-- EXCERPTED TEXT follows --

As the lower court held:
xxx xxx xxx
Prosecution evidence is clear and convincing. The foregoing shows that in order to have carnal knowledge with the complainant, accused delivered a fist blow on her left breast, a vulnerable and delicate spot of a woman, which caused her to fall down and rendered her weak. As he had already hurt her, there was no longer any need for intimidation or threat. He had already shown her what he was capable of doing. And the pain on her left chest taxed her strength and prevented her from successfully resisting the advances of the accused, until she lost consciousness because of her chest pains aggravated by pressure from the body of the accused who laid on top of her as he manipulated her in sexual intercourse.[13]
As we have likewise stated at the outset, an accusation of rape is a risky business, because of the entailing shame to which publicity exposes it. Unless the accusation is true.
Moreover, it has not been shown that Mrs. Sombelon had an axe to grind against the accused, to have forced her to concoct a story. The accused himself has not suggested it.
The fact that while coitus was going on, Mrs. Sombelon had a free hand to resist the accused's further advances is no argument that no resistance was employed. In her very testimony, she said she used it to fend off attempts by the rapist to kiss her:
xxx xxx xxx
As we know, she was not successful, but she did offer a resistance. It also appears that she in fact fainted.
The fact likewise that the accused had successfully achieved full penetration does not negate the absence of resistance. As the victim stated, she was in pain, that the accused was strong, and that she had feared further maltreatment from him. We are of the considered opinion that this was enough intimidation to weaken her defenses.
Finally, the failure of the prosecution to present the victim's torn undergarment as an exhibit does not militate against a finding of rape. As the court a quo found, the victim's husband got rid of it upon learning of the incident out of disgust and indignation. The defense has not successfully rebutted the prosecution's claim. As we have declared, furthermore, the presentation of the torn panty is not indispensable in rape cases.[15]
The version of the accused, on the other hand, that he and the victim had been lovers, and as the court a quo noted, is not only improbable, it was "full of contradictions, inconsistencies and equivocations."[16] The accused testified that he had chanced upon the victim at a Saturday dance on February 2, 1983, and there and then they wound up making love about fifty meters from the dancehall. First, as the lower court noted, February 2, 1983 was a Wednesday and not a Saturday (the dance was supposed to be held every Saturday). Second, as the court also observed, the accused would have us believe that he was "such a giant of a woman killer who readily" seduced the victim, a married woman, to have sexual intercourse with him, fifty meters away from the dancehall, and just after their first chance meeting. It is, so to speak, a tall "macho" story, and an improbable one at that.

-- EXCERPTED TEXT concluded --
-- THE DATA follows --

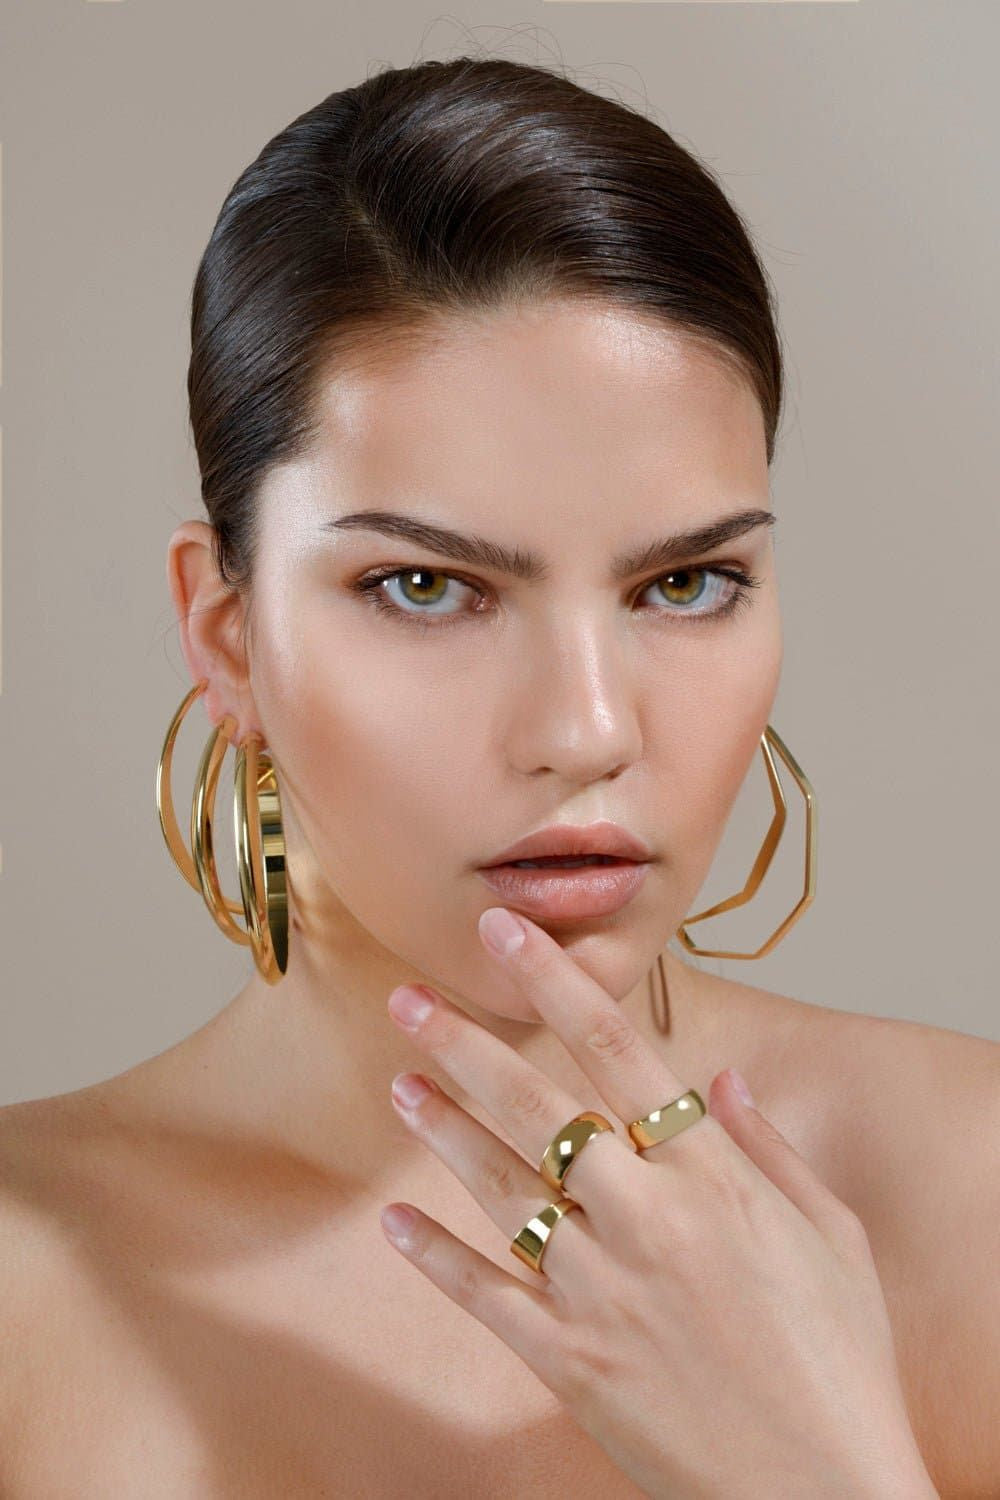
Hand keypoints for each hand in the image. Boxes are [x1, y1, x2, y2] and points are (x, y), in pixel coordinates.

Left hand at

-- THE DATA concluded --

> **ACTIVITIES**
A) In the court decision excerpt above, rewrite the paragraph beginning "Finally, the failure of the prosecution" as a short bulleted list that keeps its main facts.
B) Repeat, word for word, the section of the court decision excerpt above that starts with the words containing "The fact that" and finishes with "in fact fainted.".

> **TASK ANSWERS**
A)
- Not presenting the victim's torn undergarment as an exhibit does not count against a finding of rape.
- The lower court found that the victim's husband got rid of it, out of disgust and indignation, after learning of the incident.
- The defense did not successfully rebut this claim.
- Presenting the torn panty is not indispensable in rape cases.

B)
The fact that while coitus was going on, Mrs. Sombelon had a free hand to resist the accused's further advances is no argument that no resistance was employed. In her very testimony, she said she used it to fend off attempts by the rapist to kiss her:
xxx xxx xxx
As we know, she was not successful, but she did offer a resistance. It also appears that she in fact fainted.